Background: Ankylosing spondylitis (AS) is a frequent largely genetically determined rheumatic disease that is characterised by spinal inflammation and new bone formation. However, the exact pathogenesis including pathology is still not clear.
Objective: To analyse tissue obtained at spinal surgery by immunohistochemistry and compare the specimen of patients with AS to those with degenerative disc disease (DDD).
Methods: Bony and soft tissue specimens of 30 AS and 20 DDD patients were obtained during spinal osteotomy from different anatomic regions including articular and spinous processes, interspinous ligaments and intervertebral disks. Immunohistolochemistry was performed with established markers for cathepsin-K, MMP-1, MMP-3 and RANK-ligand.
Results: Cathepsin-K and MMP-1-positive cells were only observed in AS specimen. Cathepsin-K-positive multinucleated cells were detected at articular processes adjacent to fibrous tissues. MMP-1 was expressed in smaller mononuclear cells attached to bone, Invasion of bone by MMP-1 cells was seen at entheseal sites. In the intervertebral disks, most mononuclear cells were cathepsin-K-positive. Isolated cells expressing these matrix degrading enzymes found in DDD never showed signs of invasion. No differences were found for MMP-3 between AS and DDD. Clear expression of RANK ligand was only detected in one AS patient.

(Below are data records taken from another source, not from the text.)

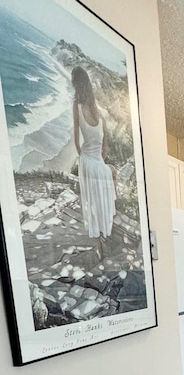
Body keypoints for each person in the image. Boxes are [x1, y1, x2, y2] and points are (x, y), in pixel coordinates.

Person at [71, 66, 117, 253]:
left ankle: (98, 243)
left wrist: (83, 156)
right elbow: (105, 148)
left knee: (91, 202)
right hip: (98, 164)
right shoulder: (100, 114)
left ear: (76, 84)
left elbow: (75, 138)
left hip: (87, 163)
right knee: (111, 173)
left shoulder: (77, 106)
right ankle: (106, 230)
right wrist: (100, 161)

Conclusion Cathepsin-K is strongly expressed in different regions of the spine in AS. Mainly mononuclar cells, fibroblast-like cells, and cells attached to bone and at sites of bone remodelling expressed cathepsin K suggestive of high osteoclastic activity. This supports the role of persistent inflammation in the pathogenesis of AS. How these changes relate to osteoproliferation remains to be determined.